### Page excerpt:
Technology and design aspects of ultra-thin silicon chips for bendable electronics

• Published in: 2009 IEEE International Conference on IC Design and Technology pp. 149 - 154
• Main Authors: Richter, H., Rempp, H.D., Hassan, M.-U., Harendt, C., Wacker, N., Zimmermann, M., Burghartz, J.N.
• Format: Conference Proceeding
• Language: English
• Published: IEEE 01.05.2009
• Subjects: Circuit testing; CMOS analog integrated circuits; CMOS digital integrated circuits; CMOS integrated circuits; CMOS process; CMOS technology; Consumer electronics; electrochemical processes; flexible structures; MOSFETs; piezoresistivity; Plastics; Silicon; stress; System testing
• ISBN: 1424429331; 9781424429332
• ISSN: 2381-3555
• DOI: 10.1109/ICICDT.2009.5166284

Plastic electronics, thin-film-transistors on foil and ultra-thin chips on foil are technologies currently pursued to support the strongly emerging market for flexible electronics. Ultra-thin CMOS chips in such systems will provide solutions whenever high circuit performance and/or complexity are required. Ultra-thin Si chips (6 to 20 mum) are fabricated by using a recently introduced technology based on the pre/post-process modules Chipfilm TM and PickCrack&Place TM combined with a standard CMOS process. Prior to CMOS processing 200 nm cavities are formed beneath the chip surface. The silicon quality is very comparable to that of bulk control wafers leading to similar process parameters and parameter variations. Fully operational digital and mixed-signal circuits having 30 k and 38 k/2.7k digital/analog CMOS transistors, respectively, are built on ultra-thin silicon chips by using an in-house CMOS gate array technology. The issue of piezoresistive effects in MOS transistors is studied on test transistors and small test circuits, where mechanical stress was introduced by bending a system of chip mounted on 50-mum Kapton foil. The results are compared to bulk silicon measurements. In addition, effects to circuit design, particularly on parametric yield, are deduced. The Chipfilm TM technology not only offers ultra-thin CMOS chips for electronic foil systems but can also be exploited for 3D circuit integration.

### Problems and tasks:
1. Answer these about the page on ultra-thin silicon chips:
(a) In which proceedings, and on which pages, was it published?
(b) What size are the cavities formed beneath the chip surface before CMOS processing?
(c) How many CMOS transistors does the fully operational digital circuit have?
2. Can you echo the page on ultra-thin silicon chips from "Technology and design" to "M., Burghartz, J.N.", copying every word unchanged?

### Data block:

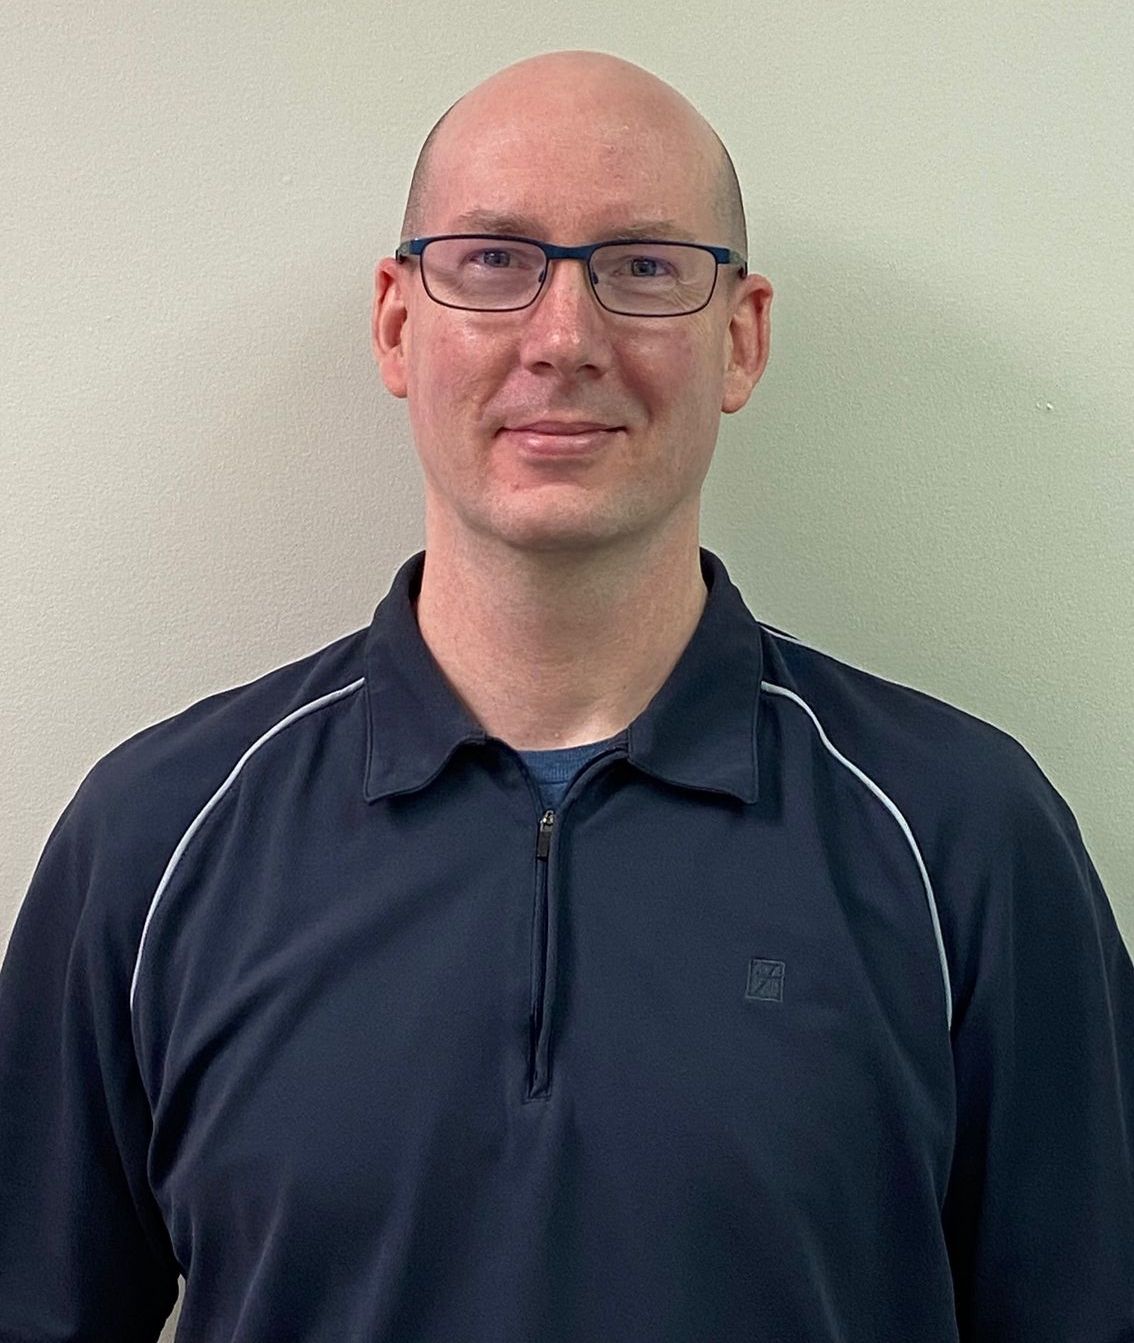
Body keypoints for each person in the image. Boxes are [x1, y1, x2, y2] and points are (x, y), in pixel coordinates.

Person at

### Exercise answers:
1.
(a) 2009 IEEE International Conference on IC Design and Technology, pp. 149 - 154
(b) 200 nm
(c) 30 k

2.
Technology and design aspects of ultra-thin silicon chips for bendable electronics

• Published in: 2009 IEEE International Conference on IC Design and Technology pp. 149 - 154
• Main Authors: Richter, H., Rempp, H.D., Hassan, M.-U., Harendt, C., Wacker, N., Zimmermann, M., Burghartz, J.N.